Zadanie: W tekście o pobycie w Mumbaju zamień "Manili" na "Bangkoku" i przepisz fragment od słów "Po kilku godzinach" do słów "i stylem architektonicznym." włącznie.

===== Tekst źródłowy =====

Po kilku godzinach snu/letargu, wzięliśmy zimny prysznic i ruszyliśmy na obchód okolicy. Spodziewaliśmy się mega-syfu, a tu niespodzianka bo syf jest ale nie taki straszny. Widzieliśmy już gorszy np. w Manili.
Poszliśmy na stację kolejową żeby potwierdzić nasz bilet na pociąg do GOA i niestety się okazało, że tym pociągiem, którym chcieliśmy, nie pojedziemy ze względu na zbyt długą listę oczekujących. Trudno się mówi. Będziemy próbowali innych opcji. Przynajmniej obejrzeliśmy samą stację, która robi duże wrażenie. Victoria Terminus (obecnie CST), wybudowana przez Brytyjczyków w czasach kolonialnych, mimo drobnej "ruinacji "nadal imponuje wielkością i stylem architektonicznym.
Po południu pojechaliśmy do komercyjno-turystycznej dzielnicy Colaba gdzie szwendaliśmy się po uliczkach przy których pełno restauracji, barów, sklepów i straganów z pamiątkami i ubraniami. Odwiedziliśmy Gate of India czyli symboliczną bramę do Indii zlokalizowaną na wybrzeżu oceanu. Widzieliśmy też hotel Taj Mahal, w którym kilka lat temu doszło do krwawego zamachu terrorystycznego. Hotel wybudował słynny Mr. Tata, a historia jego powstania jest ciekawa ze względu na przesłanki jakimi kierował się wspomniany pomysłodawca i sponsor. Pan Tata był rodowitym mieszkańcem Indii i w czasach, których żył, jak wszyscy jego pobratymcy spotykał się z rasistowskim traktowaniem ze strony brytyjskich najeźdźców. Mimo tego, że posiadał ogromny talent do biznesu i osiągał wielkie sukcesy budując finansowe imperium, które do dziś jest potentatem w wielu dziedzinach gospodarki borykał się z problemami codziennymi takimi jak ten, że podczas licznych podróży służbowych nie wpuszczano go do hoteli dla białych. W związku z tym Pan Tata lekko mówiąc wkurzył się i postanowił, że wybuduje najwspanialszy i największy hotel jaki mógł sobie wyobrazić i tak też uczynił. Co ciekawe hotele, które odmawiały mu pobytu w swoich pokojach dawno upadły, a Taj Mahal stoi do dzisiaj i stał się swego rodzaju symbolem Mumbaju.

===== Prezentowane dane =====

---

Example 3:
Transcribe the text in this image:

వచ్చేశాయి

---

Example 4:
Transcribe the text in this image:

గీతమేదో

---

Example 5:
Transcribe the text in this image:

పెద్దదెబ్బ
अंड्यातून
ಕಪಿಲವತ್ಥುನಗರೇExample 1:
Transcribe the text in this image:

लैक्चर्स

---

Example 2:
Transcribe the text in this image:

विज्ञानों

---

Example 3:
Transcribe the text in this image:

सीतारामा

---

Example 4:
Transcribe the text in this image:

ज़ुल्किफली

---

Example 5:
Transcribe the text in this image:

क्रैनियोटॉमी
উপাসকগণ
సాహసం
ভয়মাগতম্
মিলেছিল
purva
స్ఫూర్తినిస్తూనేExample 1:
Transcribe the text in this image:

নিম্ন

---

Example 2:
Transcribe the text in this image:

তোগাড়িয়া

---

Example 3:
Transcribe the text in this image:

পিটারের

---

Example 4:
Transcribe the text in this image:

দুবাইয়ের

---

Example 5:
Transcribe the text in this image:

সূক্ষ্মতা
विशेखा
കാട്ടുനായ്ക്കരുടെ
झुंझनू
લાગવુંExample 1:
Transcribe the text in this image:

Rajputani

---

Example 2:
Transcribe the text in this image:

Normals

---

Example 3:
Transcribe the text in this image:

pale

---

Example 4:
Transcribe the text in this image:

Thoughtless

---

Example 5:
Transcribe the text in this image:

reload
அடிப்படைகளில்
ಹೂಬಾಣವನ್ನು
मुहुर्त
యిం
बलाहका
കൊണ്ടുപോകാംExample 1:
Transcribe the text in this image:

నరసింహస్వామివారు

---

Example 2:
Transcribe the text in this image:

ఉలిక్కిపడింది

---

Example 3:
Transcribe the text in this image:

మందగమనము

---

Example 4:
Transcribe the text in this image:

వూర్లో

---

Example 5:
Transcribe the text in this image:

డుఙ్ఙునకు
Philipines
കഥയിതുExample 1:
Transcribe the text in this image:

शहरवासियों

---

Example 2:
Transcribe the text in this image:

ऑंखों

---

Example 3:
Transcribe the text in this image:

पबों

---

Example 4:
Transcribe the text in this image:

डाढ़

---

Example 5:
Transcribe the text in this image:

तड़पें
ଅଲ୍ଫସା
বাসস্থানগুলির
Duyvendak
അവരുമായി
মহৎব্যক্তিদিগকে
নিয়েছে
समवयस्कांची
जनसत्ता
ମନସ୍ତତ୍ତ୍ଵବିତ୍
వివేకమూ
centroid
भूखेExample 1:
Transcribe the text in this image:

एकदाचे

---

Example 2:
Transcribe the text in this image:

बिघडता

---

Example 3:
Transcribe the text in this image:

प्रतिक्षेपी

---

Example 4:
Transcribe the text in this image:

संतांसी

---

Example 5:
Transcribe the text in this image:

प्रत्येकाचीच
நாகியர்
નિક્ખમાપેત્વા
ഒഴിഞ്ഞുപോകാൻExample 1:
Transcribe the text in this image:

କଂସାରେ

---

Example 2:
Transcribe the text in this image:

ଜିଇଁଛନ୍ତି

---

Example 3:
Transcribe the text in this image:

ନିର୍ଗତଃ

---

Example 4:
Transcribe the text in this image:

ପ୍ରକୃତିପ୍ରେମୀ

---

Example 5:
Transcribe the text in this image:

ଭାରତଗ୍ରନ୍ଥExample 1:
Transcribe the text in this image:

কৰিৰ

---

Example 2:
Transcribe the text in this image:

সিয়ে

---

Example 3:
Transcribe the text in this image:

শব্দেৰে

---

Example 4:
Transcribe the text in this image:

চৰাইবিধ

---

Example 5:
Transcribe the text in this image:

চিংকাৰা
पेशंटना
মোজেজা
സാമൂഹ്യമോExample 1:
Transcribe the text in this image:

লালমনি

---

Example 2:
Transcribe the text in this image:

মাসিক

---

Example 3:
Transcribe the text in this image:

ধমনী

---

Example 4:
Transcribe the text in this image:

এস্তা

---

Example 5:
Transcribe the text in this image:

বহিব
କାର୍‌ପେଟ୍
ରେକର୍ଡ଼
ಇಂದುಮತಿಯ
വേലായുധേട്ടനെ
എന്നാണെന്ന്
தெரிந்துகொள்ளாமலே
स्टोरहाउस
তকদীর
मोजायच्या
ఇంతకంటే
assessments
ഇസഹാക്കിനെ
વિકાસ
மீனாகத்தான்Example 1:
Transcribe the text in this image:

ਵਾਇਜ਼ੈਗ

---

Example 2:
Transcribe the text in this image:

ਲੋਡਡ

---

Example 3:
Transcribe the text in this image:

=====

Wynik ćwiczenia:
Po kilku godzinach snu/letargu, wzięliśmy zimny prysznic i ruszyliśmy na obchód okolicy. Spodziewaliśmy się mega-syfu, a tu niespodzianka bo syf jest ale nie taki straszny. Widzieliśmy już gorszy np. w Bangkoku.
Poszliśmy na stację kolejową żeby potwierdzić nasz bilet na pociąg do GOA i niestety się okazało, że tym pociągiem, którym chcieliśmy, nie pojedziemy ze względu na zbyt długą listę oczekujących. Trudno się mówi. Będziemy próbowali innych opcji. Przynajmniej obejrzeliśmy samą stację, która robi duże wrażenie. Victoria Terminus (obecnie CST), wybudowana przez Brytyjczyków w czasach kolonialnych, mimo drobnej "ruinacji "nadal imponuje wielkością i stylem architektonicznym.